In terms of allowing developers to access clean energy tax credits before they’re phased out in coming years, recent IRS rules on applicable projects aren’t as bad as some feared—but they also could be more clear on the particulars, a lawyer told Tech Brew.
The rules were drafted by the Department of Treasury as a follow-up to the so-called One Big Beautiful Bill, and in response to a Trump executive order to clarify what counts as “beginning construction” on a wind or solar energy project. A project’s ability to claim tax credits is based on when it begins construction, or what the rules call “physical work.” And the new rules say that the “physical work test” is now the only way that projects can prove they’ve commenced construction, though passage of the test will be decided on a case-by-case basis.
“Construction of an applicable wind or solar facility begins when physical work of a significant nature begins,” the rules state. “Provided that physical work performed is of a significant nature, there is no fixed minimum amount of work or monetary or percentage threshold required.”
“Significant nature” are the key words there, and one of the biggest changes in the new rules, lawyer Keith Martin told Tech Brew. Martin is an expert in tax law and the co-head of US projects at law firm Norton Rose Fulbright.

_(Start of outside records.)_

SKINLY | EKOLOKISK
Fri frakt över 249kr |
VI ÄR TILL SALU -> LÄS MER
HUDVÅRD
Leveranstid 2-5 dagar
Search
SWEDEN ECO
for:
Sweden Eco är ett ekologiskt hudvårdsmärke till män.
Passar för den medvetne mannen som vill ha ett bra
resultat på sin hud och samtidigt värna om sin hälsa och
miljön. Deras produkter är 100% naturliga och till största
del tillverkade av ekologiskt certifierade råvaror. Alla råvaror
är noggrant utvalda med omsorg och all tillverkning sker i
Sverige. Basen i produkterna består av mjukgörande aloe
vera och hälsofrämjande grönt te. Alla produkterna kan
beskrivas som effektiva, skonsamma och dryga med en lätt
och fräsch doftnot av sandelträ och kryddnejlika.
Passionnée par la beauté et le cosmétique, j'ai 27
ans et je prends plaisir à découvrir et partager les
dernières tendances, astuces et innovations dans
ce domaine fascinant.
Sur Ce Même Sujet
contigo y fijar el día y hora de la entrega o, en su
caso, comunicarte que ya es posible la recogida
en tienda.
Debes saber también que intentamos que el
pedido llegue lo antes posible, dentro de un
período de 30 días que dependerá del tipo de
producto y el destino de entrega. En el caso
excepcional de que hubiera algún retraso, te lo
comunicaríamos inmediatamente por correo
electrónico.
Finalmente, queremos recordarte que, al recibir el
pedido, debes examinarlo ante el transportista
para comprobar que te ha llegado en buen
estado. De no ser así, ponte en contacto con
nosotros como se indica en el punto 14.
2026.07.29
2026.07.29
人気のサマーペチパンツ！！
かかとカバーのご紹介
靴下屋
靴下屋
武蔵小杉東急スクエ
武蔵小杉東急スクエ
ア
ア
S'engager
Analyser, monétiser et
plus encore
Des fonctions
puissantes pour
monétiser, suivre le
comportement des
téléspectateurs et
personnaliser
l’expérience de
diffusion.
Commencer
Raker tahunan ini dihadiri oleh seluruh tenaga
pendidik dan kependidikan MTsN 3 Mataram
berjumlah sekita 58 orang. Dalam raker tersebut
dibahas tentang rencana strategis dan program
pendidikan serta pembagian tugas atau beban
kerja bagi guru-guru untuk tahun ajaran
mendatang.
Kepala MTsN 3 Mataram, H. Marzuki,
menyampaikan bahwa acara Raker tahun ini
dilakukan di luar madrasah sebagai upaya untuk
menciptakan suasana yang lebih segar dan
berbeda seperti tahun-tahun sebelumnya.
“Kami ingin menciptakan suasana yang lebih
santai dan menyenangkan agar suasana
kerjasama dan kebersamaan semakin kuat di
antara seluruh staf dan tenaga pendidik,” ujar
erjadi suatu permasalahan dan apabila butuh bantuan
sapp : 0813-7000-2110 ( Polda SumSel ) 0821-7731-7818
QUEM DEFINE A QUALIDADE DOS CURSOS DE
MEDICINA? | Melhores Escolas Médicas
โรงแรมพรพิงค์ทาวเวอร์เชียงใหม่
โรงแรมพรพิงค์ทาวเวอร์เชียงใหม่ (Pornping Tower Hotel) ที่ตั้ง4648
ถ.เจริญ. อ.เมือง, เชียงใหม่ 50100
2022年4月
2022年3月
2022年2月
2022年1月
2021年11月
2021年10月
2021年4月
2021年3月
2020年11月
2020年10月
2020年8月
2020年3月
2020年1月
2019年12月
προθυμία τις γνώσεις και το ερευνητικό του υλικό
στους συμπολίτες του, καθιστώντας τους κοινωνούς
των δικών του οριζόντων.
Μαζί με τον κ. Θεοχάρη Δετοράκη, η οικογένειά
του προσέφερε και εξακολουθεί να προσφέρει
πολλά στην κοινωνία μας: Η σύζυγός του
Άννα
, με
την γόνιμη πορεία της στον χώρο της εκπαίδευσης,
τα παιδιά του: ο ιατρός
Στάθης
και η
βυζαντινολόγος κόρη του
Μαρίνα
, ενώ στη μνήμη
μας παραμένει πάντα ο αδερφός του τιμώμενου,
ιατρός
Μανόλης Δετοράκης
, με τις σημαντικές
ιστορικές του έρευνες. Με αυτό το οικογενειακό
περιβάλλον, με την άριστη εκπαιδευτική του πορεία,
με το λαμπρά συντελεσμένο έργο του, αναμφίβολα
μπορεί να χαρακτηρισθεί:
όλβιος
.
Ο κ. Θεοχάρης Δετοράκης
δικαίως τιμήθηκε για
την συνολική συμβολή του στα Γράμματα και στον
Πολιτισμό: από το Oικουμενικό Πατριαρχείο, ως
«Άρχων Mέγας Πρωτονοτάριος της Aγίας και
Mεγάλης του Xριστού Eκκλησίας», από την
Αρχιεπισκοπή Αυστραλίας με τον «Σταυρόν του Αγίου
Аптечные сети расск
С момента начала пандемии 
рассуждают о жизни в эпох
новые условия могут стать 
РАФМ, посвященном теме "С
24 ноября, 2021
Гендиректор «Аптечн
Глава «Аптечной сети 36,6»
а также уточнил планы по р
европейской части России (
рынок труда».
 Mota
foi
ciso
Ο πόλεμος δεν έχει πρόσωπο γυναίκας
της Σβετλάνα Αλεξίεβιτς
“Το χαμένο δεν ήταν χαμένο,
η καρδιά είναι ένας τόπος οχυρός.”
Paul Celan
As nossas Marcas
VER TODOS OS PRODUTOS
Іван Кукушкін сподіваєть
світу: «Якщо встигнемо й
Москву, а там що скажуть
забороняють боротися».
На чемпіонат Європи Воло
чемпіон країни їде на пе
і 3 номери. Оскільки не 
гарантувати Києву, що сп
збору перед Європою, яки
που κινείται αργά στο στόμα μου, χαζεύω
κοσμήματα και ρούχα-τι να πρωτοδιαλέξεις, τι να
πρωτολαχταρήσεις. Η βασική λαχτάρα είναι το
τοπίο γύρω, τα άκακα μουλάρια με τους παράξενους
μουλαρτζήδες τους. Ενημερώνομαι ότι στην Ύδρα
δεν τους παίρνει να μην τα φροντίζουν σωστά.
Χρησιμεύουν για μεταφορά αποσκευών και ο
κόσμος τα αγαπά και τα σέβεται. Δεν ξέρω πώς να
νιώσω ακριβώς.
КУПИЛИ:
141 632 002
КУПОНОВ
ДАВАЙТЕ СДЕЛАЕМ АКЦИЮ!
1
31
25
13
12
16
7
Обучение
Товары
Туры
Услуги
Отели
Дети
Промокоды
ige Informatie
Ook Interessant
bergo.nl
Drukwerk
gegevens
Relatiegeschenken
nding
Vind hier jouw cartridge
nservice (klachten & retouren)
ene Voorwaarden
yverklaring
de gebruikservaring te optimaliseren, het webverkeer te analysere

“The notice said that physical work of a significant nature ‘must be performed.’ Before it had said [work] must merely ‘have begun,’” Martin said. “So does that mean more work will have to be done?”
The IRS was clear on one thing, though: Physical work doesn’t mean anything developers have to do to a construction site to get it ready for building—it’s all the work that comes after that.
Overall, though, Martin told Tech Brew the new rules are a compromise between renewable enthusiasts and their allies in Congress, and opponents of wind and solar energy on Capitol Hill.
“Everybody reacted favorably,” Martin said, “suggesting that the Treasury did a good job of threading a needle.”